There are many factors to consider when purchasing an alternator.
Things like amperage, voltage, pulley ratio, and wiring all come into play. We’ve covered some of these topics in this earlier post; however, we still receive many questions about alternators from readers. So we teamed up with the tech experts at Summit Racing to get answers for some of the most common questions:
- Why would I need to upgrade my alternator?
- What aftermarket options are available?
- What is a regulator and what’s the difference between internal vs. external?
- How much wiring is involved?
- How do I calculate pulley ratio and why is it important?
Check out the video below for those answers and more. We’ve also included some helpful charts, guides, and formulas below the video to help you figure out your required alternator output, wire gauge size, and overall alternator efficiency.
Amperage of Common Accessories
The following is a list of common electrical accessories and their amperage draw. By adding up your accessories, you can estimate the necessary output from your alternator.
Electrical Load of Common Vehicle Accessories
|Audio Power Amplifiers||10-70|
|CD/Tuner with Amp||7-14|
|CD/Player/Tuner without Amp||2.5-5|
|Electric Cooling Fans||6-15|
|Head Lamp Dimmer||2|
|Head Lamp (Low Beam)||8-10|
|Head Lamp (High Beam)||13-15|
|Lamps, License Plate||1.5-2|
|Lamps, Side Marker||1.3-3|
|Nitrous Oxide Solenoid||5-8|
|Power Windows Defroster||1-30|
|Pumps, Electric Fuel||3-8|
|Voltage Regulators (1 Wire)||0.3-0.5|
You can also check your electrical load using an ammeter.
Simply connect the ammeter in series with the battery’s ground terminal (with the engine turned off), switch each electrical component on and off, and note their amperage draws. Add up the total electrical draw and compare with your alternator’s rated output.
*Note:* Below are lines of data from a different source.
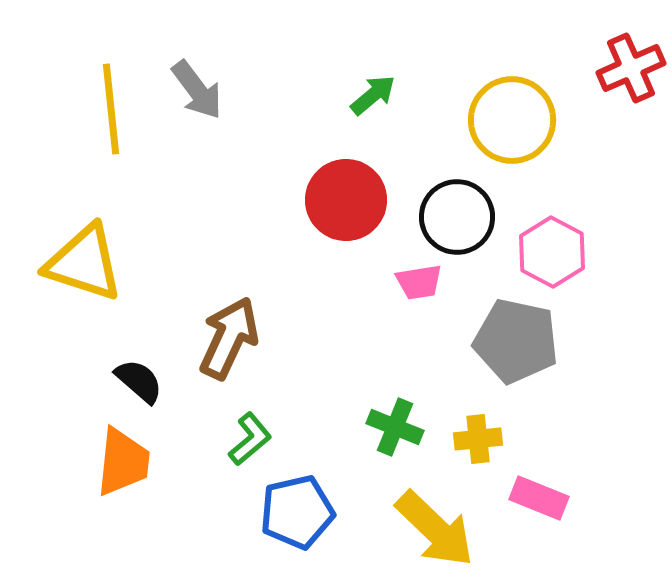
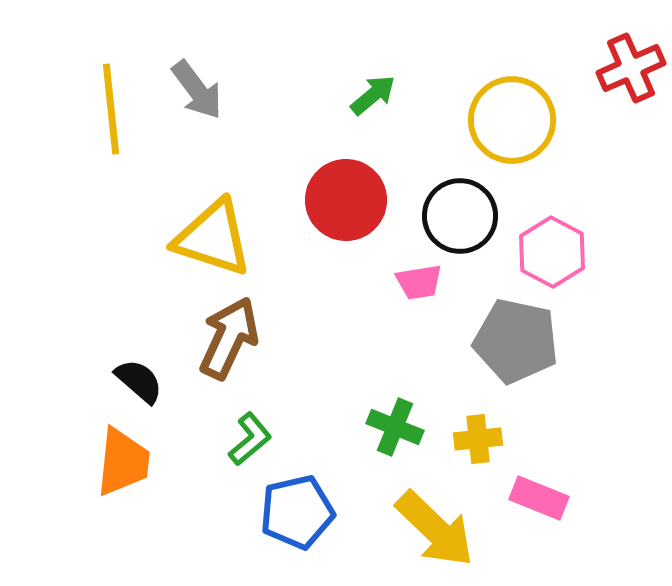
black circle: moved 3 px right, 1 px up
yellow triangle: moved 129 px right, 25 px up
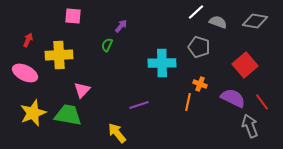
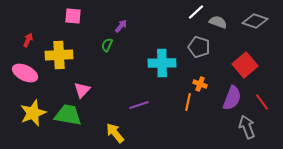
gray diamond: rotated 10 degrees clockwise
purple semicircle: moved 1 px left; rotated 85 degrees clockwise
gray arrow: moved 3 px left, 1 px down
yellow arrow: moved 2 px left
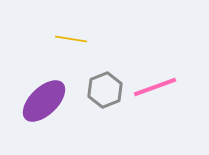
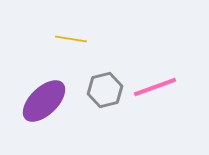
gray hexagon: rotated 8 degrees clockwise
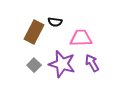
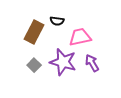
black semicircle: moved 2 px right, 1 px up
pink trapezoid: moved 1 px left, 1 px up; rotated 10 degrees counterclockwise
purple star: moved 1 px right, 2 px up
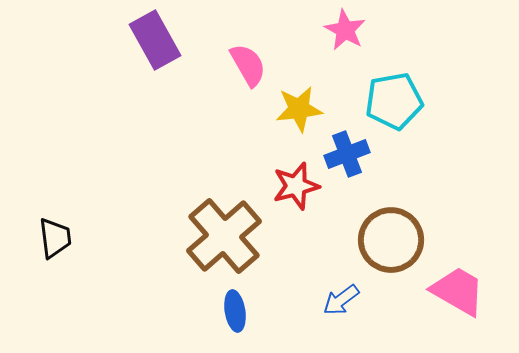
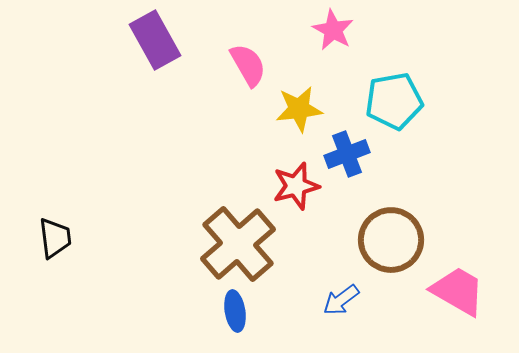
pink star: moved 12 px left
brown cross: moved 14 px right, 8 px down
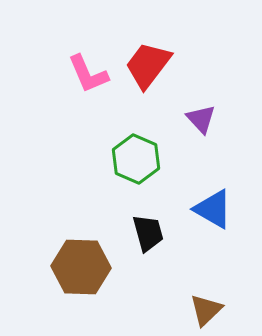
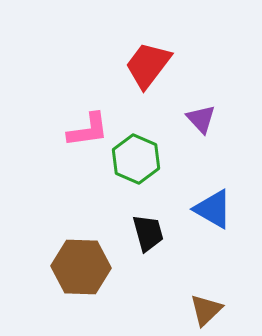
pink L-shape: moved 56 px down; rotated 75 degrees counterclockwise
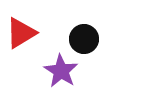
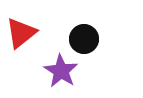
red triangle: rotated 8 degrees counterclockwise
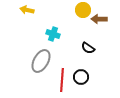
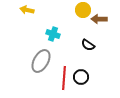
black semicircle: moved 3 px up
red line: moved 2 px right, 2 px up
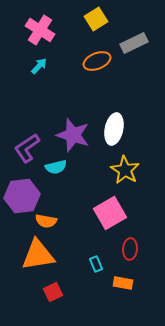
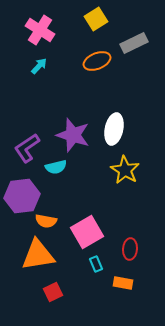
pink square: moved 23 px left, 19 px down
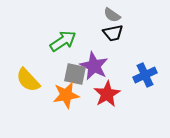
The output should be 50 percent greater than the draw.
Wire Gauge Size
Once you’ve settled on your alternator output, you can use this chart to figure out the ideal charge wire size:
Recommended Cable Gauge and Length for Amp Draw
|Cable Length||Up to 4 ft.||4-7 ft.||7-10 ft.||10-13 ft.||13-16 ft.||16-19 ft.||19-22 ft.||22-28 ft.|
|0-20 Amps||14 AWG||12 AWG||12 AWG||10 AWG||10 AWG||8 AWG||8 AWG||8 AWG|
|20-35 Amps||12 AWG||10 AWG||8 AWG||8 AWG||8 AWG||6 AWG||6 AWG||4 AWG|
|35-50 Amps||10 AWG||8 AWG||8 AWG||6 AWG||6 AWG||4 AWG||4 AWG||4 AWG|
|50-65 Amps||8 AWG||8 AWG||6 AWG||4 AWG||4 AWG||4 AWG||4 AWG||2 AWG|
|65-85 Amps||6 AWG||6 AWG||4 AWG||4 AWG||4 AWG||2 AWG||2 AWG||0 AWG|
|85-105 Amps||6 AWG||6 AWG||4 AWG||2 AWG||2 AWG||2 AWG||2 AWG||0 AWG|
|105-125 Amps||4 AWG||4 AWG||4 AWG||2 AWG||2 AWG||2 AWG||2 AWG||0 AWG|
|125-150 Amps||2 AWG||2 AWG||2 AWG||2 AWG||2 AWG||0 AWG||0 AWG||0 AWG|
You can calculate the amount of horsepower used to operate your alternator with the following formula:
Amps x Volts = Watts
Watts / 745.7 = Electrical Horsepower Produced
Electrical HP X 25% (.25) Efficiency Loss = Horsepower Lost
Electrical HP Produced + HP Lost = Total Horsepower Used
Let’s apply the formula to an alternator that produces 57 amps at 14.9 volts:
57 x 14.9 = 849.3 Watts
849.3/745.3 = 1.14 Electrical Horsepower Produced
1.14 x .25 = .285 Horsepower Lost
1.14 + .285 = 1.425 Horsepower Used